Veo los edificios desde arriba y a veces me parece mentira que sigan de pie, por el simple amontonar de piedra sobre piedra. Me gusta volar. Guardo la carta en un bolsillo del gabán. Dime adónde van los besos que no llegan a ninguna parte; ¿por qué queremos encontrar respuestas de alivio, que ocultamos tan sabiamente con pretextos absurdos, que nunca creeríamos de un amigo? Tal vez la vida es, simplemente, hacer las preguntas y luego no tratar de responderlas; si a algún afamado filósofo se le hubiera ocurrido escribir sobre esto viviríamos bastante más despreocupados.

Aprendí a vivir sin explicaciones justo a tiempo. Si por lo menos me hubiera confirmado la sospecha de una tercera persona, daba igual si hombre o mujer, hubiera tenido un objeto de odio y me hubiera resultado fácil compadecerme. Al fondo, veo sombras que caminan por las calles donde anduvimos, que cuchichean del amor que descuidamos. Sin embargo, no tengo ganas de llorar.

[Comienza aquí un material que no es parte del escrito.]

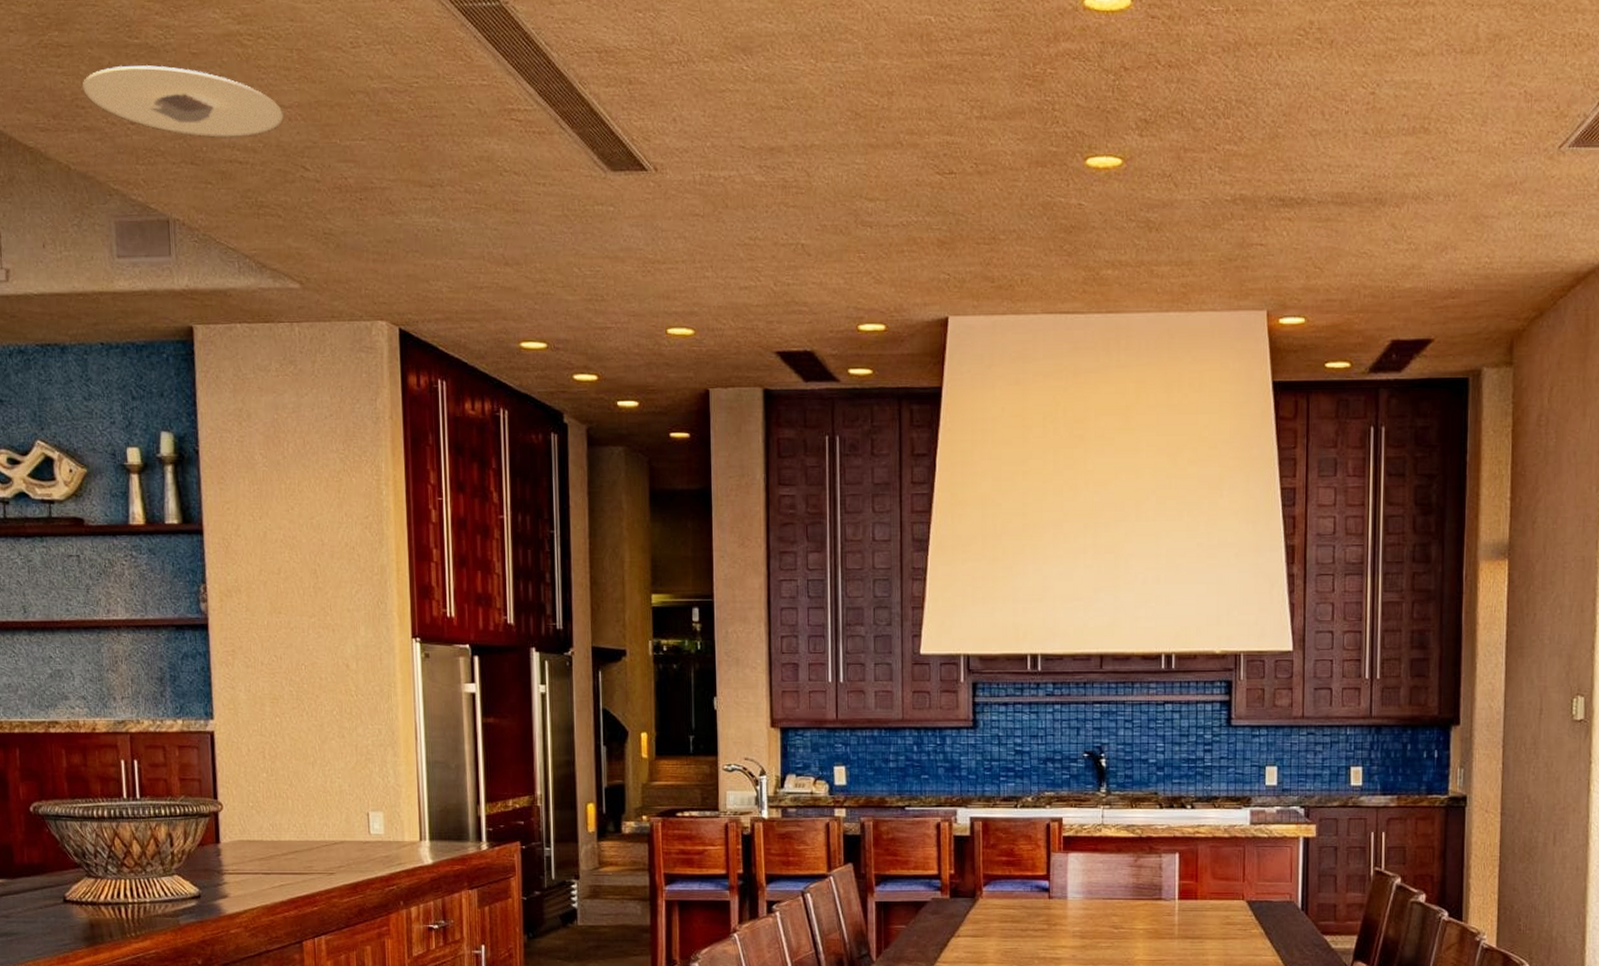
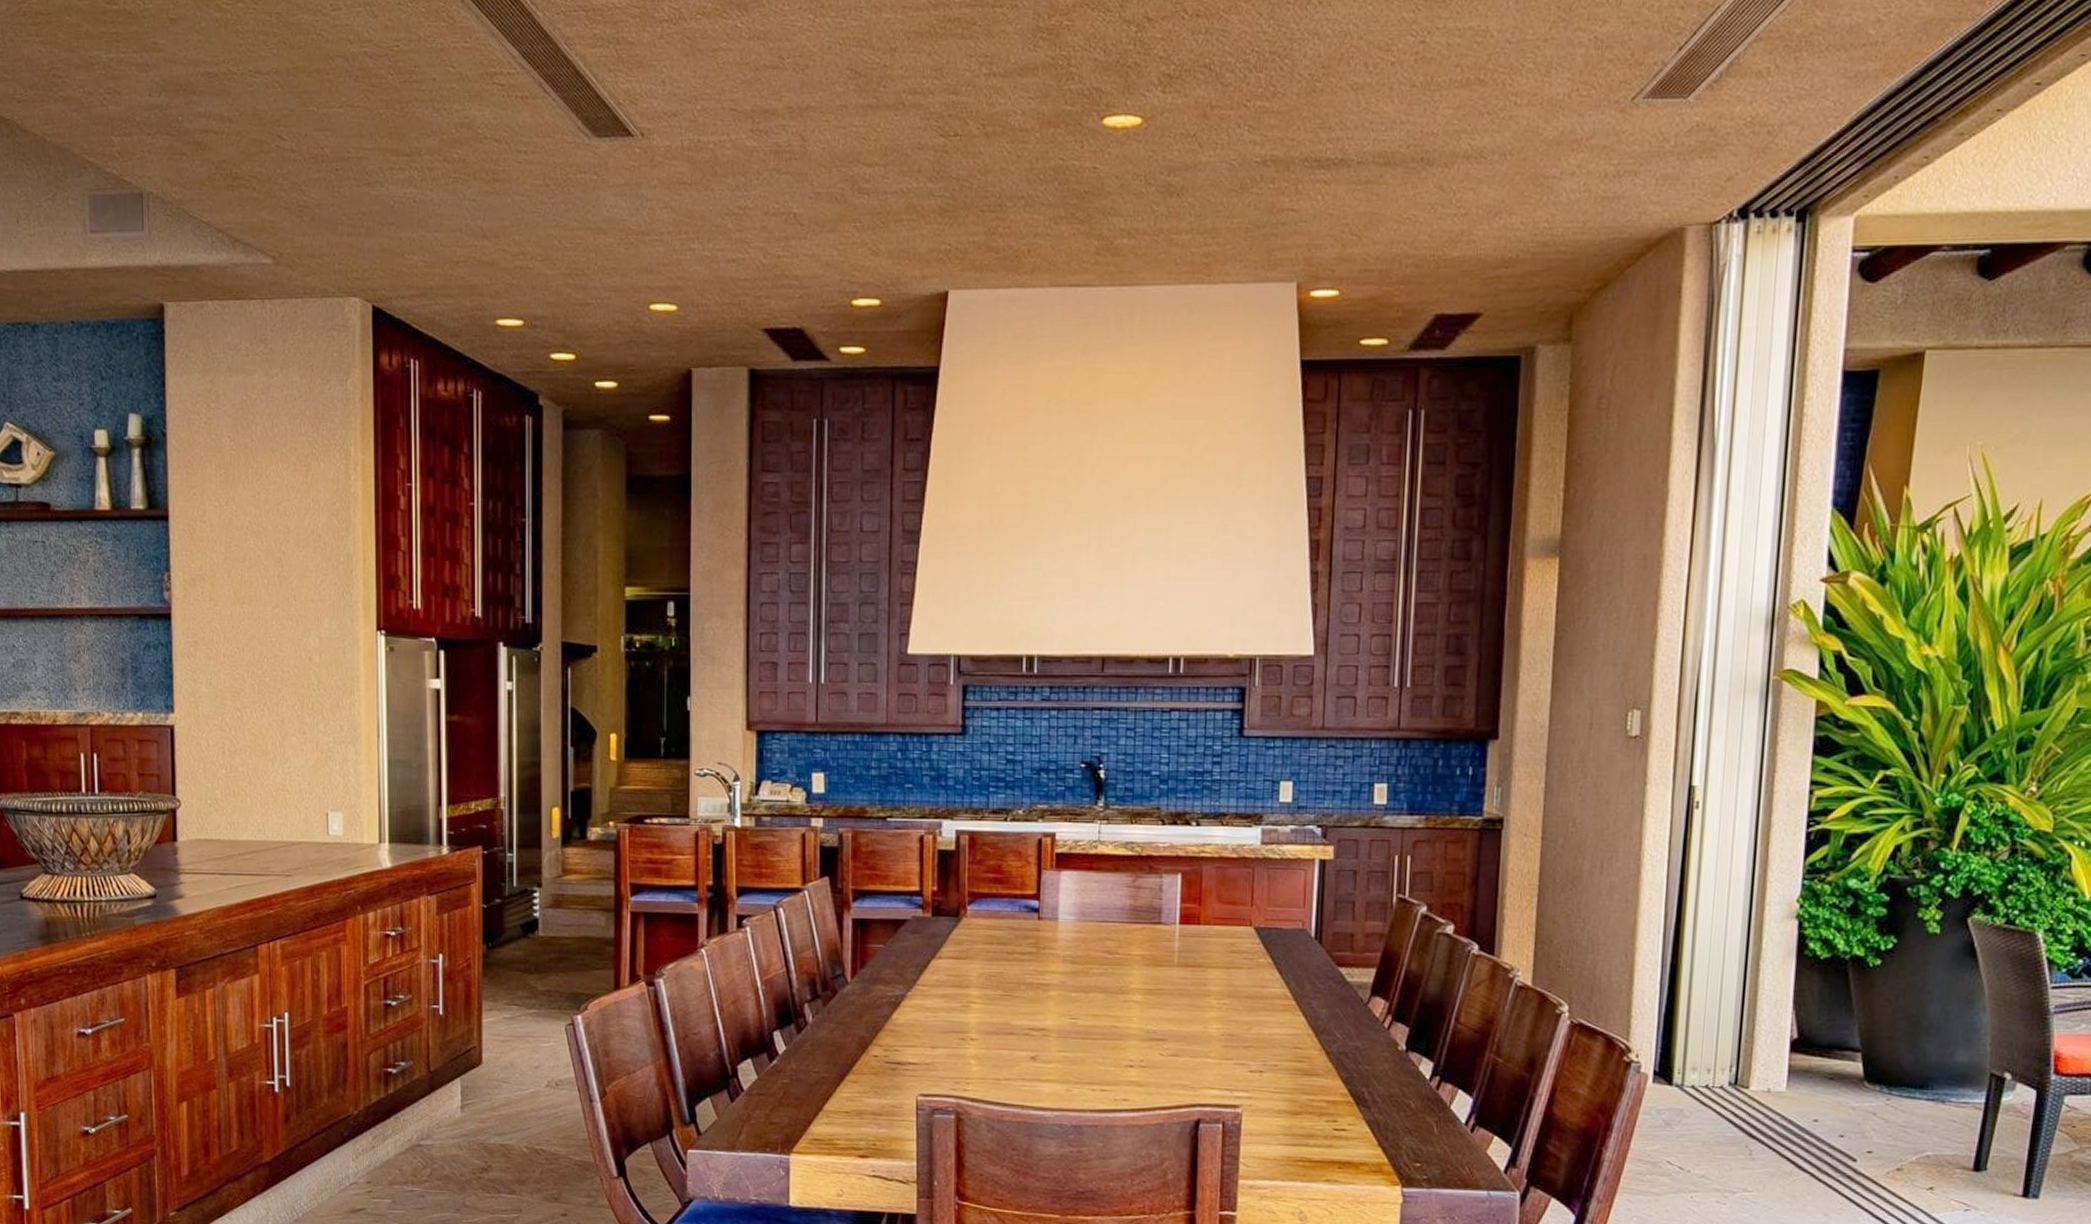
recessed light: present [82,65,284,139] -> none [59,32,261,108]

La melancolía me envuelve como una sábana gastada y familiar, que guardas desde hace tanto que ya no recuerdas cuánto. La carta estaba firmada, como un gesto provocador de reafirmación. Nunca me pareció que un final pudiera ser tan frío. Le doy el beneficio de la duda: puede ser un simple formulismo. El tener que justificarla me da rabia y la maldigo e insulto. Al cabo de diez minutos trato de ponerme en su lugar, como siempre hice. La comprendo. Debe ser tan difícil rellenar una hoja de papel cuando ya lo has dicho todo en la primera línea.

El taxi me lleva muy rápido. El chófer ha dejado su monólogo xenófobo y parece que ahora presta atención a la carretera. Al poco enciende la radio y un fado hace que cada músculo de mi estómago se contraiga. Lisboa se funde, cada vez más lejos. La ciudad parece despedirse por última vez. Los árboles pasan tan rápido por la ventanilla que apenas puedo retenerlos en la memoria. Un ploc ploc lo hace todo más evidente: una lluvia traicionera comienza a caer y golpea los cristales con violencia. Puedo ver las últimas sombras de la ciudad yendo y viniendo sobre mi regazo.